Ottawa a-t-il les moyens de surveiller TOUS les Canadiens?

545a00085a8390e9b1d116761a30a27d

En raison de notre utilisation d'internet, les services de renseignement savent tout sur nous


Dans son nouveau livre, Dark Mirror, le journaliste d'investigation Barton Gellman révèle l’effrayante étendue du programme de surveillance électronique de la NSA, beaucoup plus intrusif qu'on pouvait l’imaginer.


Gellman avait révélé dans le Washington Post, en 2013, l’existence d’un programme de surveillance téléphonique des États-Unis de la National Security Agency, alors que son mandat l’interdisait. Sa source était Edward Snowden, un collaborateur déçu et mécontent de l’agence, qui lui avait remis des milliers de documents secrets. Dans son livre, Gellman montre comment le programme de surveillance «Mainway» a permis à la NSA de stocker des milliards d'enregistrements téléphoniques PAR JOUR pendant des années, pour les intégrer à une immense base de données. Grâce au concept de «chaînage des contacts», cette base de données a été fusionnée avec les données numériques que la NSA accumule à partir de tout ce que les individus mettent en ligne: courriels, médias sociaux (Twitter, Facebook, etc.). Donc toutes les informations numériques disponibles sur une personne, souvent générées par elle-même ou ses proches.


À partir de ces milliers de milliards de renseignements, «Mainway» a la capacité de générer un schéma précis, constamment mis à jour, 24/24, 7/7, de la vie professionnelle et personnelle d’un individu, incluant son profil psychologique, pour en construire un portrait social comprenant toutes sortes de secrets sociaux, médicaux, politiques ou professionnels.


Bien que la NSA insiste sur le fait que la base de données n'est utilisée que pour enquêter sur les terroristes, Gellman s'inquiète de la facilité avec laquelle elle pourrait être utilisée à d’autres fins. Le problème, avec les gouvernements, comme il l’écrit, est que: «Les règles peuvent être contournées ou réécrites, avec ou sans préavis, avec ou sans intention malveillante, de quelques degrés à la fois ou de plusieurs.»


Selon Gellman, «Mainway» était une mise en œuvre du programme «Stellarwind» désigné ECI, «informations exceptionnellement contrôlées», la classification extrême des secrets d’État américains. Seuls 22 hauts fonctionnaires sont autorisés à ordonner la création d’une chaîne de contacts «Mainway» et y ont accès.


Le juriste Paul Ohm, cité par Gellman, souligne: «Presque n'importe qui dans le monde développé peut être lié à au moins un fait dans une base de données informatique qu'un adversaire pourrait utiliser pour le chantage, la discrimination, le harcèlement, le vol d'argent ou d'identité.» Des révélations trouvées en ligne à propos de «conduite passée, de santé ou de honte familiale», par exemple, pourraient coûter à une personne son mariage, sa carrière, sa résidence légale ou sa sécurité physique.


En octobre 1994, j’ai sorti un scoop au Téléjournal de la SRC, sur le Centre de la sécurité des télécommunications (CST), le service d’écoute électronique du gouvernement canadien. J’y révélais que l’organe ultrasecret avait constitué des milliers de dossiers sur des citoyens canadiens, dont plusieurs personnalités politiques québécoises.

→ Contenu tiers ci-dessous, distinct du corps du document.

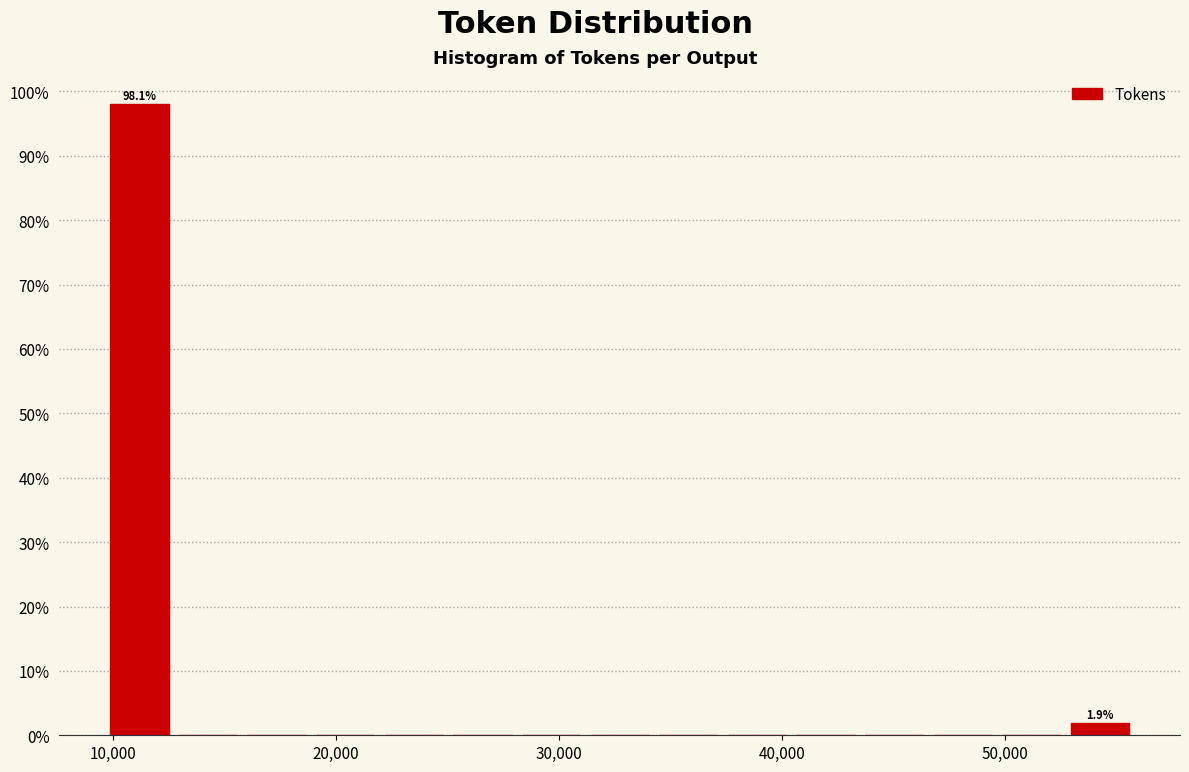

Read against the x-axis, roughly where is the centre of the tallest bar?

11000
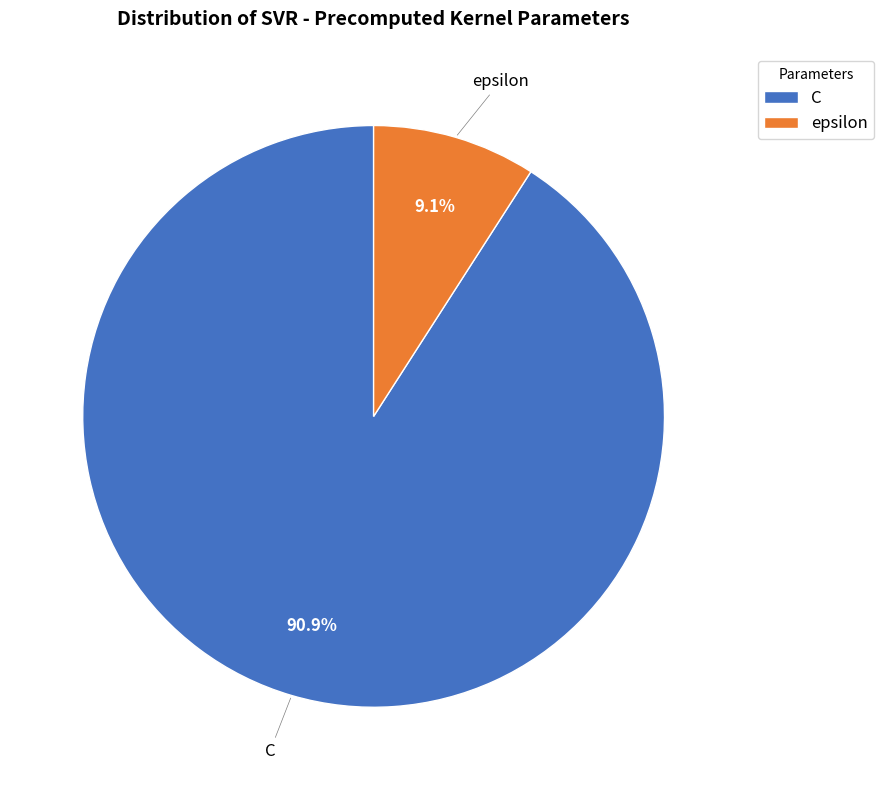

What percentage do epsilon and C together represent?

100.0%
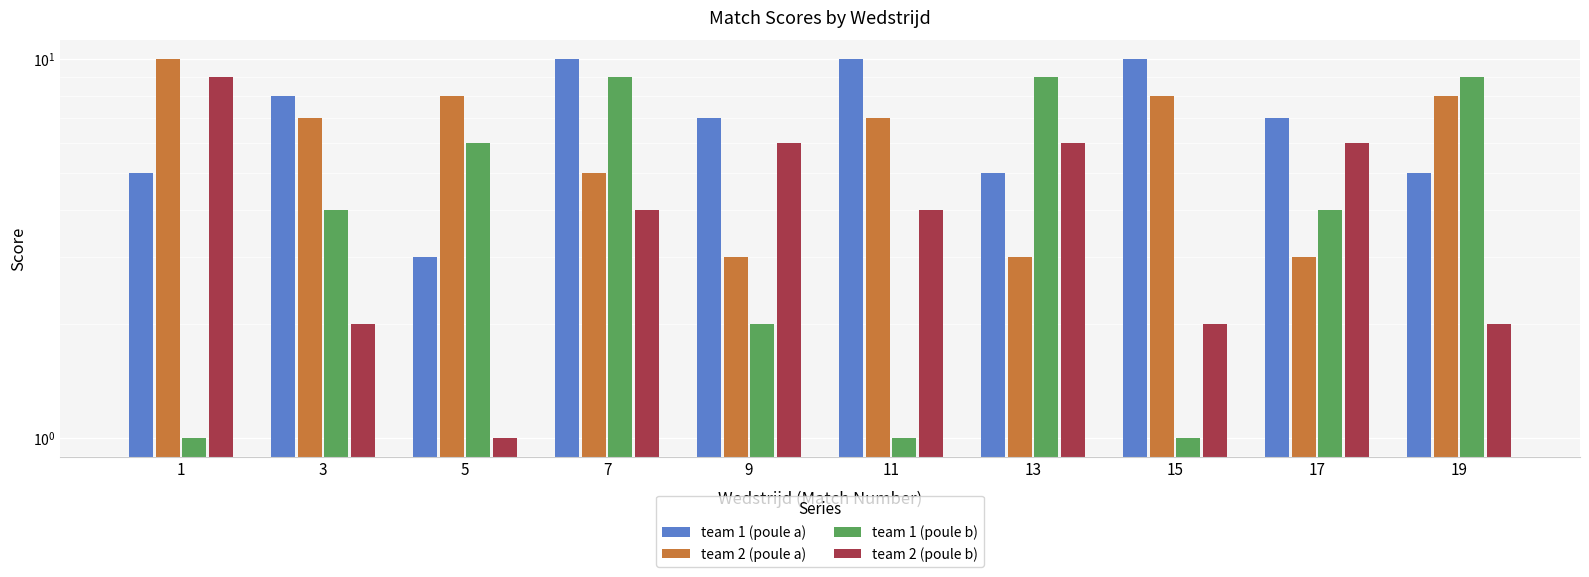

List the series in order of their peak value, highest first.

team 1 (poule a), team 2 (poule a), team 1 (poule b), team 2 (poule b)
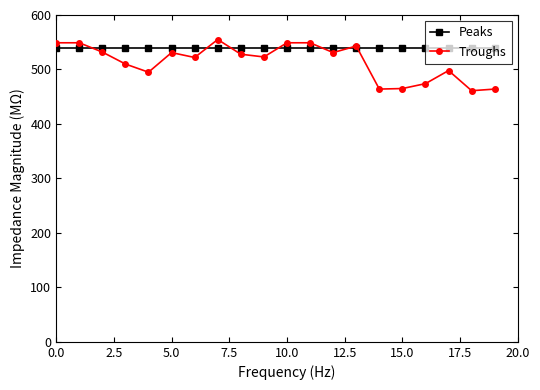

True or false: Troughs has more than 1 interior local peaks.

True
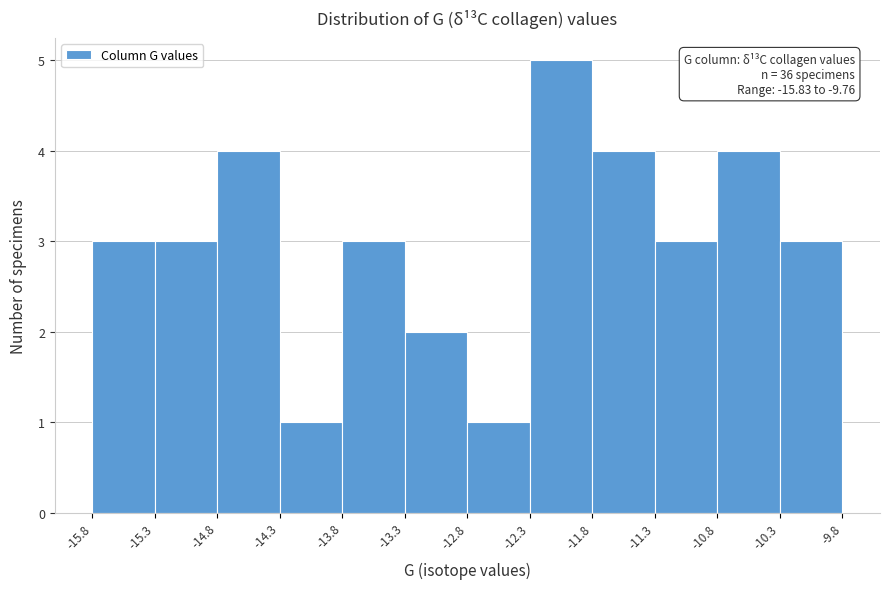

Over which range of the x-axis is the bar tallest?

-12.3 to -11.8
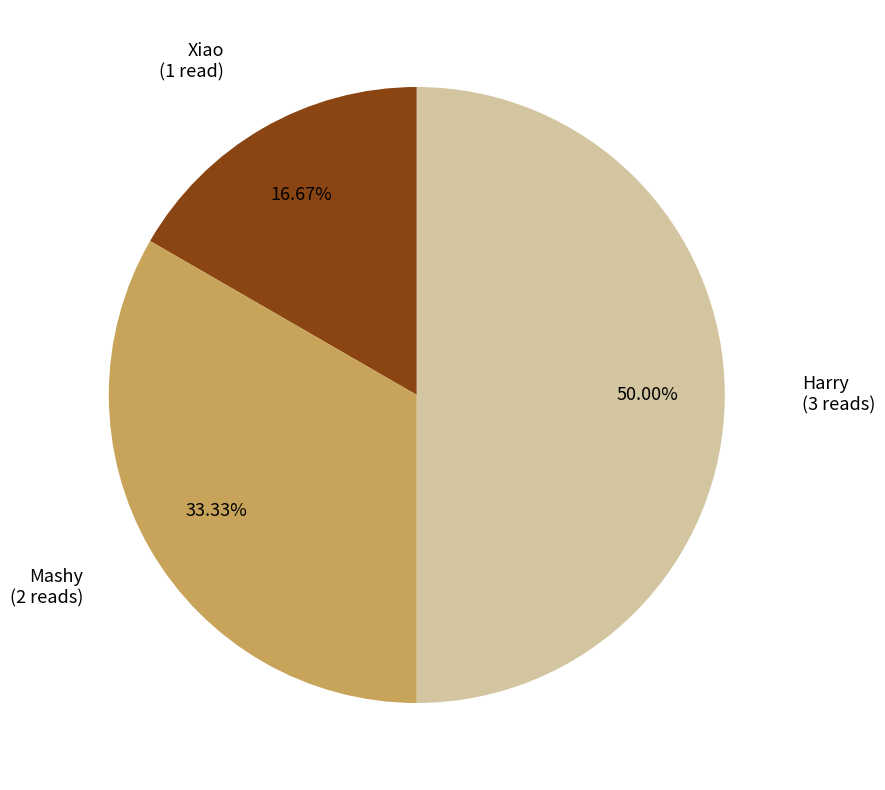

To the nearest percent, what is the difference between the largest and smallest slice percentages?

33%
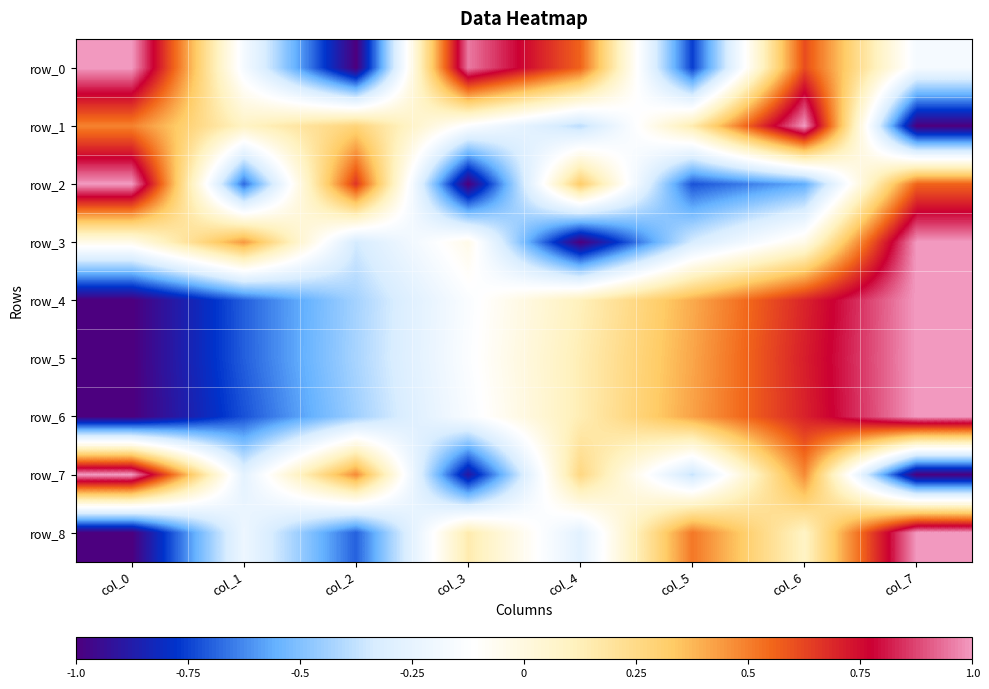

What is the difference between the row_2 values at col_5 and col_0?

1.7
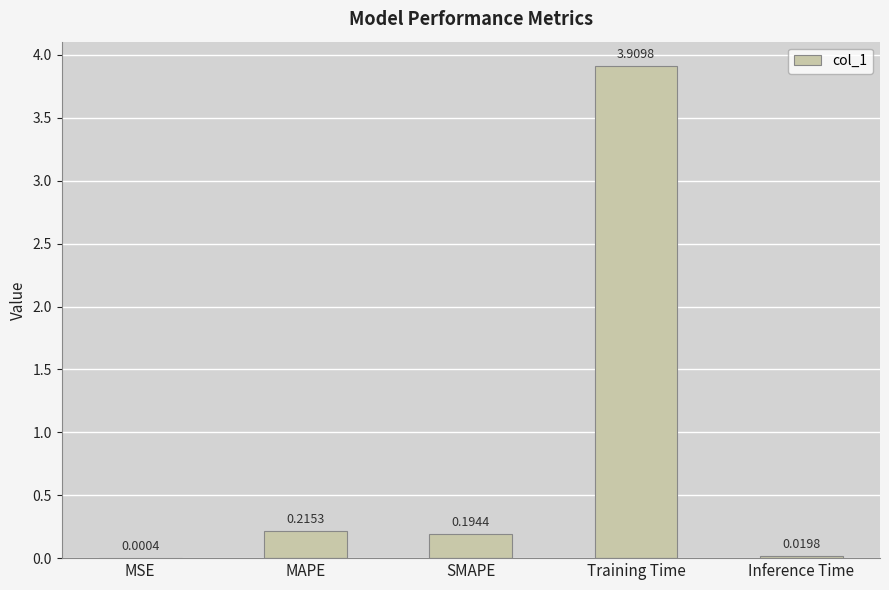

At which label is the value closest to 1?

MAPE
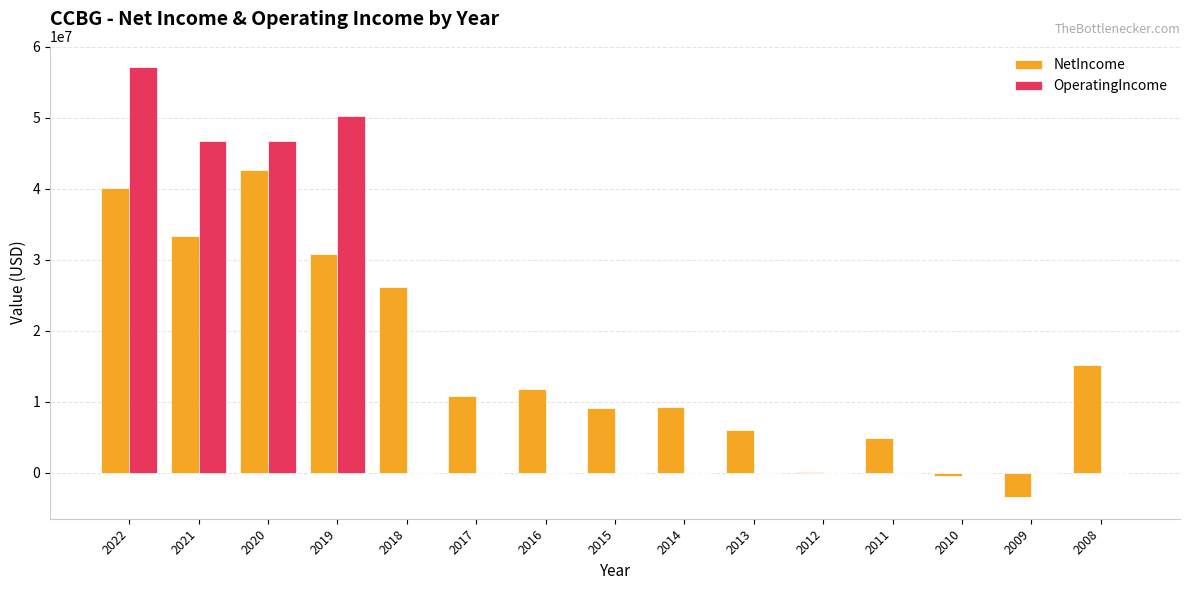

Which series changed the most between 2011 and 2008?

NetIncome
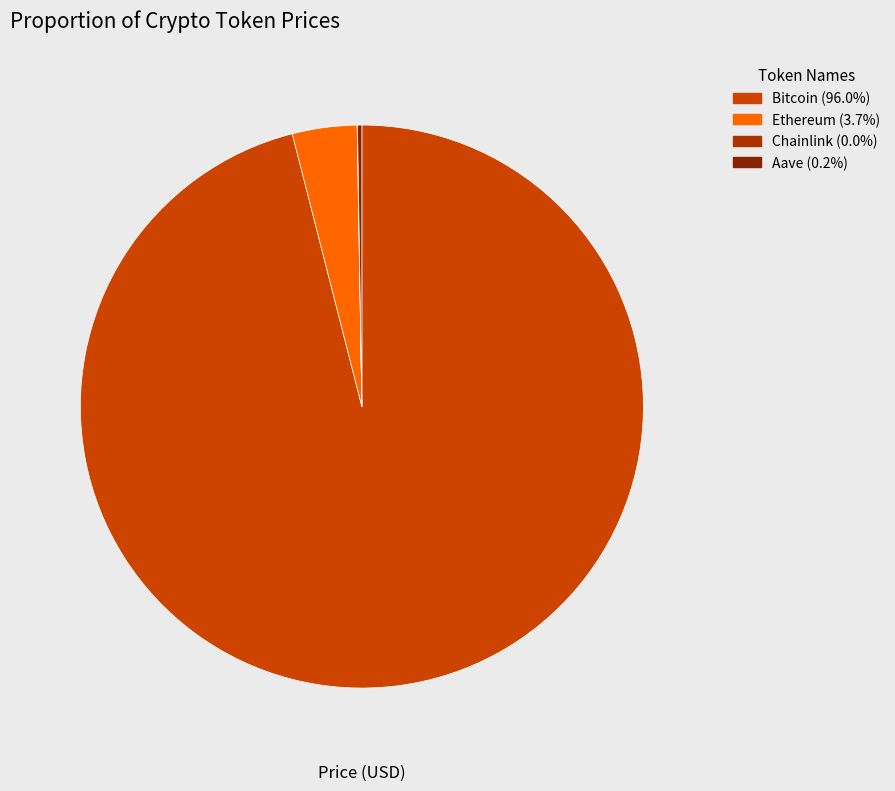

Which category has the biggest portion of the pie?

Bitcoin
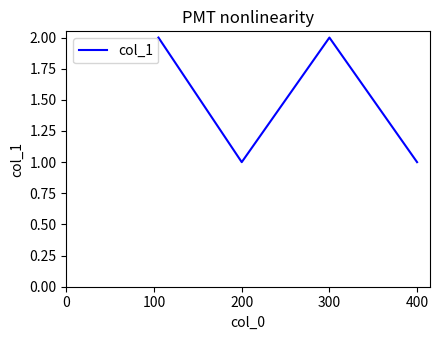

Count the values in the range 1 to 2.

4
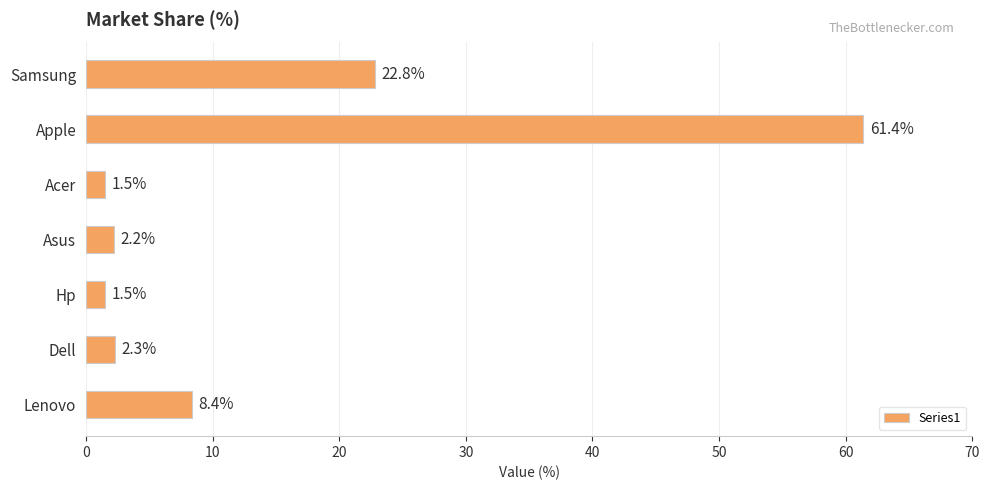

Reading bottom to top, list all the values displayed in this chart.

8.4	2.3	1.5	2.2	1.5	61.4	22.8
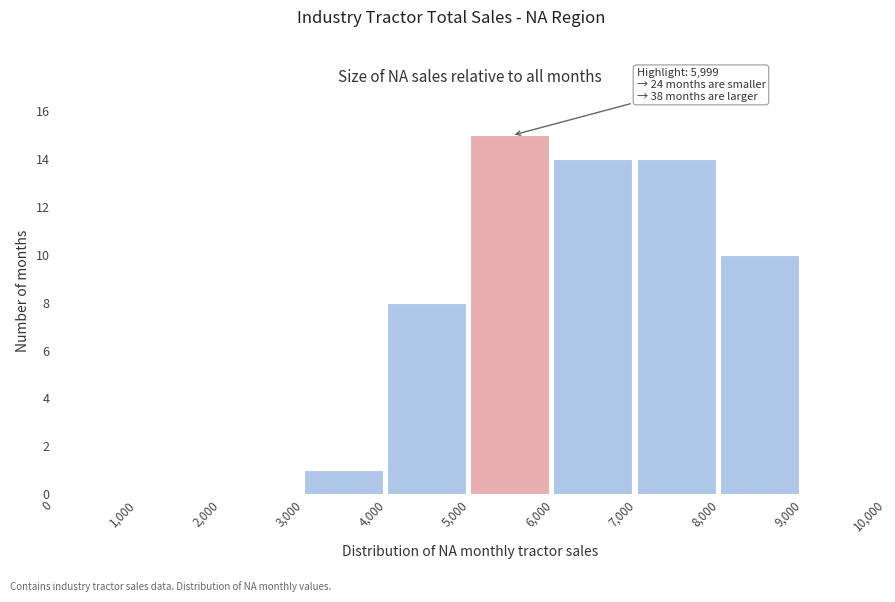

Over which range of the x-axis is the bar tallest?

5,000 to 6,000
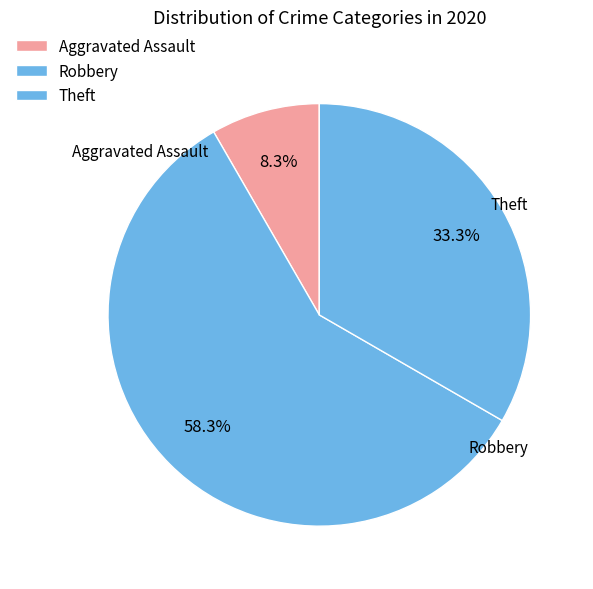

Which slice is the largest?

Theft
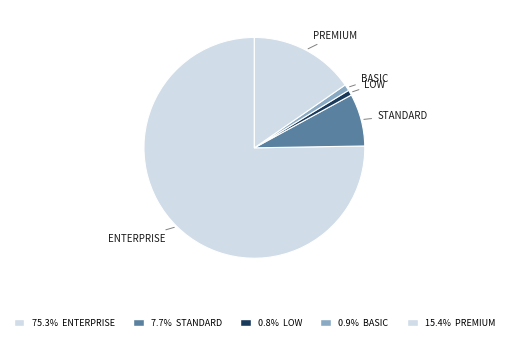

How many segments does this pie chart have?

5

J’avais obtenu des informations selon lesquelles une banque de données du CST, MDN/P-PU-040, contenait des informations personnelles sur René Lévesque, Jacques Parizeau et Louise Beaudoin. 


Lucien Bouchard, alors chef du Bloc québécois et de l’opposition officielle aux Communes, avait réclamé une commission d’enquête sur les activités du CST. Le gouvernement Chrétien avait fini par créer un poste de commissaire au CST pour s’assurer que le CST n’outrepassait pas son mandat. À l’époque, faute de moyens informatiques suffisants, le CST n’avait sans doute pas la possibilité de mener des opérations massives d’interception des communications intérieures canadiennes.


Aujourd’hui, avec «Mainway», ce n’est plus le cas. D’ailleurs, ses mises à niveau qui intègrent l'intelligence artificielle vont démultiplier sa puissance.


De temps en temps, on apprend d’ailleurs que le CST espionne «par inadvertance» des citoyens canadiens ou enfreint les lois sur la protection de la vie privée. Étroitement lié à la NSA au sein du réseau de surveillance électronique mondial «Five Eyes», il est donc peu probable que le CST n’ait pas la capacité de scruter en profondeur la vie de TOUS les Canadiens avec un programme de type «Mainway» si jamais la «sécurité nationale» l’exigeait.